Problem 1: Copy from the neo4j forum thread, word for word, the passage starting at "I am running" and ending at "the script exits.".
Problem 2:
Answer these questions using the neo4j forum thread:
(a) How many cores does the Linux machine running the neo4j server have?
(b) Which Python package does the script use?
(c) What does Michael Hunger ask in his reply?
Problem 3: Continue the neo4j forum thread with the next part after its final line.

Document passage:

____________________

100% cpu on one cpu while performaing cypher queries using py2neo

874 views
Skip to first unread message

Lokesh Gidra

unread,
Dec 22, 2013, 8:06:37 AM12/22/13
to ne...@googlegroups.com
Hello,

I am running a neo4j-2.0.0 server on a linux machine with 48-cores. I run a python script on another machine. The script uses multiple threads to perform multiple shortestPath queries to the server. I am using py2neo package in the python script. In the beginning the queries are processed fine. I can see multiple cpus being used by neo4j server in the "top" output. But suddenly, the server gets into a serial phase where only 1 cpu is used 100%. During this time, the python also doesn't make any progress.

I am certain that the script is not faulty as sometimes this serial phase begins AFTER processing all the queries sent by the script, but BEFORE the script exits.

Can anyone please suggest me what causes this behaviour. And what can be done to avoid it.


Regards,
Lokesh

Michael Hunger

unread,
Dec 22, 2013, 12:48:52 PM12/22/13
to ne...@googlegroups.com
Are these queries only reading or reading and writing?

____________________

Information supplied:
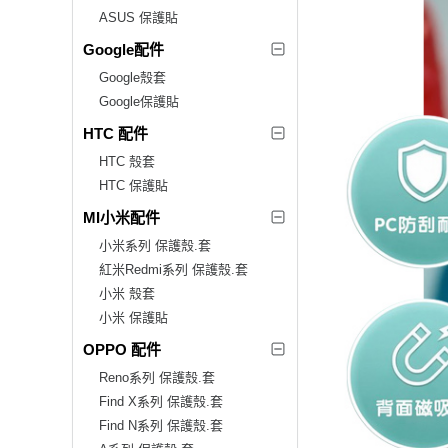
ASUS 保護貼
Google配件
Google殼套
Google保護貼
HTC 配件
HTC 殼套
HTC 保護貼
MI小米配件
小米系列 保護殼.套
紅米Redmi系列 保護殼.套
小米 殼套
小米 保護貼
OPPO 配件
Reno系列 保護殼.套
Find X系列 保護殼.套
Find N系列 保護殼.套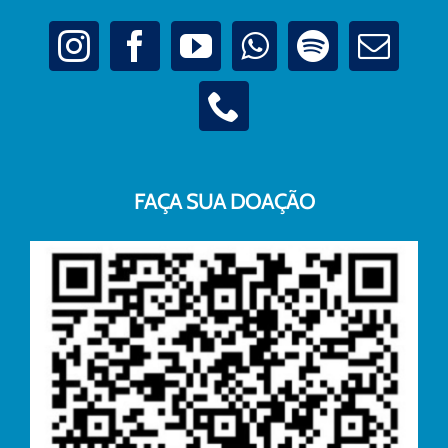
FAÇA SUA DOAÇÃO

____________________

Answer section 1:
I am running a neo4j-2.0.0 server on a linux machine with 48-cores. I run a python script on another machine. The script uses multiple threads to perform multiple shortestPath queries to the server. I am using py2neo package in the python script. In the beginning the queries are processed fine. I can see multiple cpus being used by neo4j server in the "top" output. But suddenly, the server gets into a serial phase where only 1 cpu is used 100%. During this time, the python also doesn't make any progress.

I am certain that the script is not faulty as sometimes this serial phase begins AFTER processing all the queries sent by the script, but BEFORE the script exits.

Answer section 2:
(a) 48 cores.
(b) py2neo.
(c) Whether the queries are only reading or both reading and writing.

Answer section 3:
can you produce a thread dump of you neo4j server when that happens ?

either send a kill -3 <pid>
or use jstack <pid>

and send us the thread-dump and the content of your logfiles (data/log/* and data/graph.db/messages.log)

--
You received this message because you are subscribed to the Google Groups "Neo4j" group.
To unsubscribe from this group and stop receiving emails from it, send an email to neo4j+un...@googlegroups.com.
For more options, visit https://groups.google.com/groups/opt_out.

Lokesh Gidra

unread,
Dec 22, 2013, 3:07:08 PM12/22/13
to ne...@googlegroups.com
All the queries are read requests. I am just trying to performance test the server. So I am using only shortestPath queries.

Please find attached the files. I have compressed the log dir as one of the file was pretty big.


Thanks,
Lokesh
jstack.output
messages.log
log.tar.bz2

Lokesh Gidra

unread,
Dec 22, 2013, 6:36:12 PM12/22/13
to ne...@googlegroups.com
I think the following thread is the issue. Can anyone please suggest what can I do to get rid of it?

 
    "qtp417900728-247" prio=10 tid=0x0000000000da1800 nid=0x3de2 runnable [0x00007dba38d51000]
   java.lang.Thread.State: RUNNABLE
        at org.neo4j.kernel.impl.cache.AutoLoadingCache.get(AutoLoadingCache.java:69)
        at org.neo4j.kernel.impl.core.NodeManager.getRelationshipForProxy(NodeManager.java:544)
        at org.neo4j.kernel.InternalAbstractGraphDatabase$6.lookupRelationship(InternalAbstractGraphDatabase.java:831)
        at org.neo4j.kernel.impl.core.RelationshipProxy.getOtherNode(RelationshipProxy.java:108)
        at org.neo4j.graphalgo.impl.path.ShortestPath$DirectionData.fetchNextOrNull(ShortestPath.java:336)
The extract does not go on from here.